Construction has begun on the first 60MW of a proposed 1200MW Kennedy Energy Park, with the ceremonial turning of the sod on Monday at the site of the world-leading wind, solar, and battery storage project in north Queensland.
The $160 million first stage of the grid-connected hybrid renewables project, which is being developed by Windlab and Japan’s Eurus Energy, will initially combine 43.2MW of wind, 15MW of single axis tracking solar PV, and a 2MW/4MWh lithium-ion battery storage system supplied by US giant Tesla.
The first phase of the project is expected to be completed and feeding energy into the grid by late 2018, with Queensland government owned CS Energy contracted to purchase the renewable electricity under a 10-year power purchase agreement.
The second phase of the overall project, dubbed Big Kennedy, is expected to provide up to 1,200MW of wind energy and is expected to play a key role in balancing Queensland’s rapidly growing big solar capacity.
Commencement of construction of phase one follows a new round of debt finance from the CEFC ($94 million) in October, alongside an $18 million refundable grant from ARENA.
Windlab – which is a Canberra-based CSIRO spin-off – also managed to raise $50 million through a highly successful initial public offer in August. The now ASX-listed company floated 25 million shares at $2 each, the proceeds of which were divided between existing investors, and phase one of the Kennedy project.
“This is an industry first that will produce and feed clean renewable energy into the grid with much greater consistency and reliability from a combination of solar, wind and battery storage,” said Windlab CEO Roger Price in a statement on Monday.
“It’s also an important and valuable demonstration of how renewable energy can be used to cost effectively meet most network demand for power – day and night.
Price said he expected that the sort of hybrid configuration being modelled by Kennedy would be increasingly used, particularly in remote locations and emerging markets, as the world shifted to a clean energy future.
“We are excited about the opportunities that the expertise gained from this pioneering project will present as we seek to replicate it across selected locations in Australia and Southern Africa,” he said.
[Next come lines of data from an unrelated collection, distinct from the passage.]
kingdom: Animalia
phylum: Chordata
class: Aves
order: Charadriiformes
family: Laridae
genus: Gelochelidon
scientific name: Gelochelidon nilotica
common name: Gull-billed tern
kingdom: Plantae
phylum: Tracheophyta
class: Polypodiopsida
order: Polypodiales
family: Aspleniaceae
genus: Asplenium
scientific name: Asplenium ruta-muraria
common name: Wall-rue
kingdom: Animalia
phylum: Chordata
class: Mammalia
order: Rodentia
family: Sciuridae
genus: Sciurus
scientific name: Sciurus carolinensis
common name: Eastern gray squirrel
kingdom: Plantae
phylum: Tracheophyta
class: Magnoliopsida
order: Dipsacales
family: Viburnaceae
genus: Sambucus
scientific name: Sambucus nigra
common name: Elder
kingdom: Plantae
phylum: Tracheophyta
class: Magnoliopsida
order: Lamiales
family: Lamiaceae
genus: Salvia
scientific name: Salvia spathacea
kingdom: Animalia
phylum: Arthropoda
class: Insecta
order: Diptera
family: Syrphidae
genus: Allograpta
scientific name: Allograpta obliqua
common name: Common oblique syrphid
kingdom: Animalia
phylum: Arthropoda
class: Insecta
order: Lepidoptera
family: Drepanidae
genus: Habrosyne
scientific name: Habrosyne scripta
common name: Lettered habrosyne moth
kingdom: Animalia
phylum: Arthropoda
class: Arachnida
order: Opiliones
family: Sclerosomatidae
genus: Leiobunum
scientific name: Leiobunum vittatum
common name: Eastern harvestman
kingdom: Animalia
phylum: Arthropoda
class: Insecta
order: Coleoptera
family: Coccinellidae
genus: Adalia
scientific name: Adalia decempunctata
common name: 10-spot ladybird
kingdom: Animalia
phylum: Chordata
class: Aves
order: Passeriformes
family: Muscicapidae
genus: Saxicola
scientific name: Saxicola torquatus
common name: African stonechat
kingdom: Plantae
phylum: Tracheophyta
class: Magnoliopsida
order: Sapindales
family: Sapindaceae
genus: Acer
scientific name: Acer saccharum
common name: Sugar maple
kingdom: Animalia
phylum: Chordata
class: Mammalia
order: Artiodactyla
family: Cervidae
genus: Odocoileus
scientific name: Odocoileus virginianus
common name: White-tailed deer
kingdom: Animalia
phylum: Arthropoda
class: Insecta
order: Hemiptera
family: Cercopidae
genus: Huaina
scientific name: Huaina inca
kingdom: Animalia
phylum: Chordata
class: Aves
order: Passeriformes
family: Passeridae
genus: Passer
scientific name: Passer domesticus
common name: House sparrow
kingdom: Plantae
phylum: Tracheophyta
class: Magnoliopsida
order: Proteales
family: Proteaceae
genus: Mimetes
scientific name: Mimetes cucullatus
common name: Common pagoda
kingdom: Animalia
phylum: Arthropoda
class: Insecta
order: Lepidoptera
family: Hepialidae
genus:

Price said the Hughenden site had an excellent solar irradiation pattern and exceptional complementary wind resources, which tended to blow at night.
He said the pairing of wind and solar resources would be vital to the achievement of Queensland’s state government target of 50% renewable energy by 2030.
“This is the first stage of what is likely to become a multibillion-dollar investment program in and around Hughenden as this region becomes Australia’s leading renewable energy location with the completion of Queensland’s Clean Energy Hub, with “Big Kennedy” at its centre,” Price said.
CS Energy chairman Jim Soorley said the start of construction marked a great day for the region, and reinforced its reputation as the renewable energy capital of of the state.
“CS Energy is proud of its role in Kennedy Energy Park through a long-term agreement to purchase the electricity output and a proportion of the large scale generation certificates from the planned hybrid generation facility,” he said.
“The agreement supports the CS Energy strategy to facilitate renewable energy development in Queensland while continuing to provide reliable baseload electricity through its existing portfolio of power stations.